As for the ability to effectively formulate and enforce an exclusion order that allows for the importation of scanners used for non-infringing uses, the parties again had diverging views.  Suprema argued that: 1) the Commission’s exclusion order prohibited all scanners without reference to post-importation use; 2) even if the Commission attempted to make a distinction it would be impossible to enforce; and 3) the Commission’s finding of induced infringement was based on willful blindness, not specific intent.

The Commission and Cross Match argued that the panel confused the question of an appropriate remedy under 19 U.S.C. § 1337(d) with the question of liability under 19 U.S.C. § (a)(1)(B)(i).  They argued that if the Court’s concern is that the Commission’s remedial order in this case bans the importation of articles that may or may not later give rise to direct infringement, then the Court could vacate and remand the decision to the Commission so that the Commission could tailor a selective order that would ensure exclusion of only the infringing scanners.  The Commission and Cross Match also noted that the vast majority of Suprema’s accused scanners were destined for Mentalix’s software pairing, and, thus, would be infringing.  In addition, the Commission and Cross Match stated that no scanners had been turned away at Customs to date under the current exclusion order, and should Suprema disagree with the subsequently-narrowed order they could file a protest with a Customs specialist.  Finally, it was noted that Suprema also has the ability to request an advisory opinion from the Commission should it require further clarification.

Potential Outcomes  

The Federal Circuit may conclude, as the panel did, that the ITC lacks authority over induced infringement of method claims when direct infringement occurs after importation.  As a few judges noted, if the Court holds that the statute should be given a narrow interpretation to authorize a remedy only for articles that infringe “at the time of importation,” it may later be argued that the ITC lacks authority to remedy infringement of method of use claims or even contributory infringement claims.  This extension of the argument may have significant implications for the scope of the ITC’s remedial authority.

Alternatively, the Court may conclude that congressional intent regarding “articles that — infringe” is ambiguous with respect to induced infringement.  If so, then the Court would proceed to the second step of the Chevron analysis and determine whether the Commission reasonably included induced infringement in its interpretations of “articles that — infringe.”  Here, the Court may decide that the Commission’s interpretation was reasonable and continue to allow the Commission in appropriate circumstances to remedy infringement of method claims based on a theory of induced infringement.  It is also possible though that the Court may determine that the Commission’s interpretation of the statute to authorize exclusionary orders directed to prohibit the importation of non-infringing staple articles of commerce was unreasonable, particularly in light of a number of judges’ concern regarding Customs’ practical enforcement of an ITC exclusion order directed to non-infringing staple items of commerce when imported.
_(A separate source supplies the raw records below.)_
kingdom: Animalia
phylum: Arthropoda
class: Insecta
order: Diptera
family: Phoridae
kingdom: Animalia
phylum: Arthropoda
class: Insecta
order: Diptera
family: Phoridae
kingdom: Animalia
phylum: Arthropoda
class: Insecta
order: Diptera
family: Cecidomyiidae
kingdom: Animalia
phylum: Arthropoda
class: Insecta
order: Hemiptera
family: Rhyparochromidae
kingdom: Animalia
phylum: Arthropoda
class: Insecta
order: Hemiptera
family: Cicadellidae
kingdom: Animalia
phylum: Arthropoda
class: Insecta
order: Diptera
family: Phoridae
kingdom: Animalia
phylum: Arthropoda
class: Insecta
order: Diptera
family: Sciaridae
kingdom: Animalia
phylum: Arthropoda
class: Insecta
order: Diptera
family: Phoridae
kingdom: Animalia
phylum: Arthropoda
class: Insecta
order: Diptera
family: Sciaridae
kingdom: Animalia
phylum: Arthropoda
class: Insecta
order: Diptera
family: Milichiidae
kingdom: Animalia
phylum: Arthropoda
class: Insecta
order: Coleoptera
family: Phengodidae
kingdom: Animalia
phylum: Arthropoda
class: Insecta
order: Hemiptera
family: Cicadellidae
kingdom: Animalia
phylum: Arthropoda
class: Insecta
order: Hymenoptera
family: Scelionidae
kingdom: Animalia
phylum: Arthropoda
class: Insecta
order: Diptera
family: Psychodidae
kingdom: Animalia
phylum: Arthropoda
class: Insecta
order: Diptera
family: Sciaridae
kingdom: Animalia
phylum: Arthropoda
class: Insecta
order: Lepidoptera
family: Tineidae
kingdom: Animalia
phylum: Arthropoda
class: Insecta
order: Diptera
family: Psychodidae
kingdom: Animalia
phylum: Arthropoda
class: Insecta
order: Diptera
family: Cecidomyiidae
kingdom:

Finally, although it is possible, it is uncertain whether the Court will remand the case to the Commission to tailor the remedy order.

The uncertainty for patent owners contemplating the assertion of inducement of method claim infringement will continue until the full Federal Circuit resolves the Suprema case.  As we have from the start, we will continue to report significant developments to the case as it proceeds though to its final decision.